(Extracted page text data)

++++

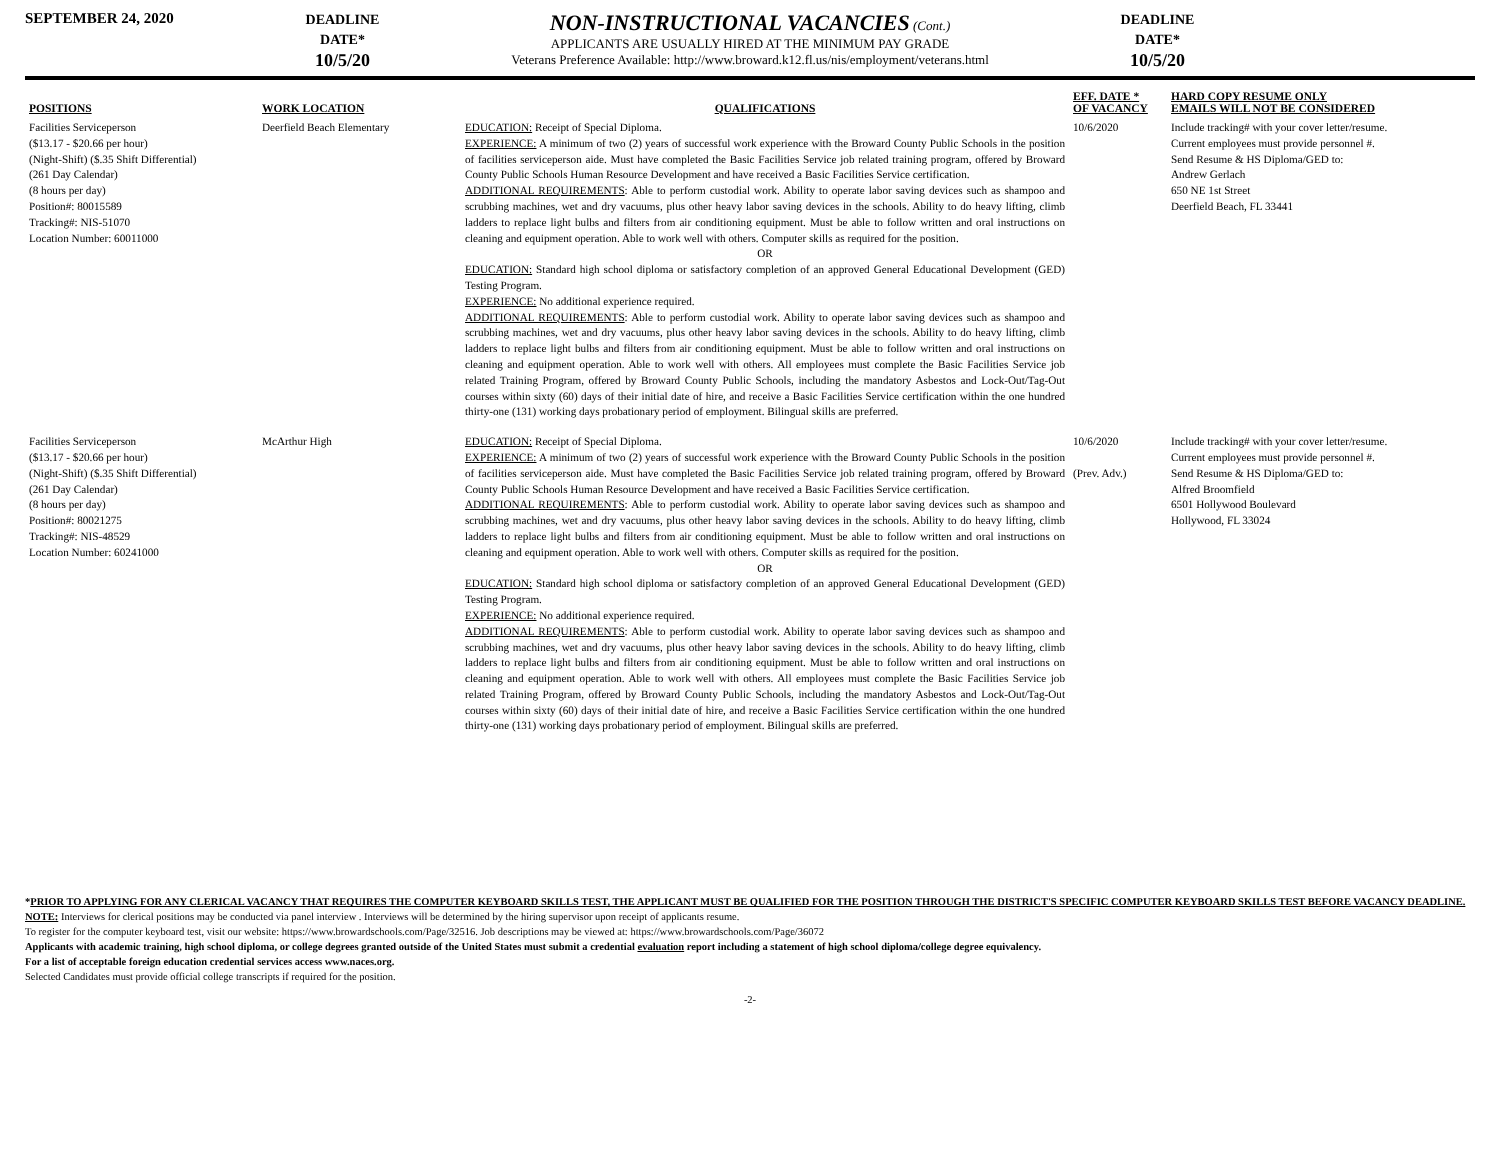SEPTEMBER 24, 2020
DEADLINE
DATE*
10/5/20
NON-INSTRUCTIONAL VACANCIES (Cont.)
APPLICANTS ARE USUALLY HIRED AT THE MINIMUM PAY GRADE
Veterans Preference Available: http://www.broward.k12.fl.us/nis/employment/veterans.html
DEADLINE
DATE*
10/5/20
| POSITIONS | WORK LOCATION | QUALIFICATIONS | EFF. DATE * OF VACANCY | HARD COPY RESUME ONLY EMAILS WILL NOT BE CONSIDERED |
| --- | --- | --- | --- | --- |
| Facilities Serviceperson ($13.17 - $20.66 per hour) (Night-Shift) ($.35 Shift Differential) (261 Day Calendar) (8 hours per day) Position#: 80015589 Tracking#: NIS-51070 Location Number: 60011000 | Deerfield Beach Elementary | EDUCATION: Receipt of Special Diploma. EXPERIENCE: A minimum of two (2) years of successful work experience with the Broward County Public Schools in the position of facilities serviceperson aide. Must have completed the Basic Facilities Service job related training program, offered by Broward County Public Schools Human Resource Development and have received a Basic Facilities Service certification. ADDITIONAL REQUIREMENTS : Able to perform custodial work. Ability to operate labor saving devices such as shampoo and scrubbing machines, wet and dry vacuums, plus other heavy labor saving devices in the schools. Ability to do heavy lifting, climb ladders to replace light bulbs and filters from air conditioning equipment. Must be able to follow written and oral instructions on cleaning and equipment operation. Able to work well with others. Computer skills as required for the position. OR EDUCATION: Standard high school diploma or satisfactory completion of an approved General Educational Development (GED) Testing Program. EXPERIENCE: No additional experience required. ADDITIONAL REQUIREMENTS : Able to perform custodial work. Ability to operate labor saving devices such as shampoo and scrubbing machines, wet and dry vacuums, plus other heavy labor saving devices in the schools. Ability to do heavy lifting, climb ladders to replace light bulbs and filters from air conditioning equipment. Must be able to follow written and oral instructions on cleaning and equipment operation. Able to work well with others. All employees must complete the Basic Facilities Service job related Training Program, offered by Broward County Public Schools, including the mandatory Asbestos and Lock-Out/Tag-Out courses within sixty (60) days of their initial date of hire, and receive a Basic Facilities Service certification within the one hundred thirty-one (131) working days probationary period of employment. Bilingual skills are preferred. | 10/6/2020 | Include tracking# with your cover letter/resume. Current employees must provide personnel #. Send Resume & HS Diploma/GED to: Andrew Gerlach 650 NE 1st Street Deerfield Beach, FL 33441 |
| Facilities Serviceperson ($13.17 - $20.66 per hour) (Night-Shift) ($.35 Shift Differential) (261 Day Calendar) (8 hours per day) Position#: 80021275 Tracking#: NIS-48529 Location Number: 60241000 | McArthur High | EDUCATION: Receipt of Special Diploma. EXPERIENCE: A minimum of two (2) years of successful work experience with the Broward County Public Schools in the position of facilities serviceperson aide. Must have completed the Basic Facilities Service job related training program, offered by Broward County Public Schools Human Resource Development and have received a Basic Facilities Service certification. ADDITIONAL REQUIREMENTS : Able to perform custodial work. Ability to operate labor saving devices such as shampoo and scrubbing machines, wet and dry vacuums, plus other heavy labor saving devices in the schools. Ability to do heavy lifting, climb ladders to replace light bulbs and filters from air conditioning equipment. Must be able to follow written and oral instructions on cleaning and equipment operation. Able to work well with others. Computer skills as required for the position. OR EDUCATION: Standard high school diploma or satisfactory completion of an approved General Educational Development (GED) Testing Program. EXPERIENCE: No additional experience required. ADDITIONAL REQUIREMENTS : Able to perform custodial work. Ability to operate labor saving devices such as shampoo and scrubbing machines, wet and dry vacuums, plus other heavy labor saving devices in the schools. Ability to do heavy lifting, climb ladders to replace light bulbs and filters from air conditioning equipment. Must be able to follow written and oral instructions on cleaning and equipment operation. Able to work well with others. All employees must complete the Basic Facilities Service job related Training Program, offered by Broward County Public Schools, including the mandatory Asbestos and Lock-Out/Tag-Out courses within sixty (60) days of their initial date of hire, and receive a Basic Facilities Service certification within the one hundred thirty-one (131) working days probationary period of employment. Bilingual skills are preferred. | 10/6/2020 (Prev. Adv.) | Include tracking# with your cover letter/resume. Current employees must provide personnel #. Send Resume & HS Diploma/GED to: Alfred Broomfield 6501 Hollywood Boulevard Hollywood, FL 33024 |
*PRIOR TO APPLYING FOR ANY CLERICAL VACANCY THAT REQUIRES THE COMPUTER KEYBOARD SKILLS TEST, THE APPLICANT MUST BE QUALIFIED FOR THE POSITION THROUGH THE DISTRICT'S SPECIFIC COMPUTER KEYBOARD SKILLS TEST BEFORE VACANCY DEADLINE.
NOTE: Interviews for clerical positions may be conducted via panel interview . Interviews will be determined by the hiring supervisor upon receipt of applicants resume.
To register for the computer keyboard test, visit our website: https://www.browardschools.com/Page/32516. Job descriptions may be viewed at: https://www.browardschools.com/Page/36072
Applicants with academic training, high school diploma, or college degrees granted outside of the United States must submit a credential evaluation report including a statement of high school diploma/college degree equivalency.
For a list of acceptable foreign education credential services access www.naces.org.
Selected Candidates must provide official college transcripts if required for the position.
-2-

++++

## Goal of the exercise:
Only the lines from the one containing "Selected Candidates must" through the end of the records above belong in the answer, each exactly as written.

## Exercise output:
Selected Candidates must provide official college transcripts if required for the position.
-2-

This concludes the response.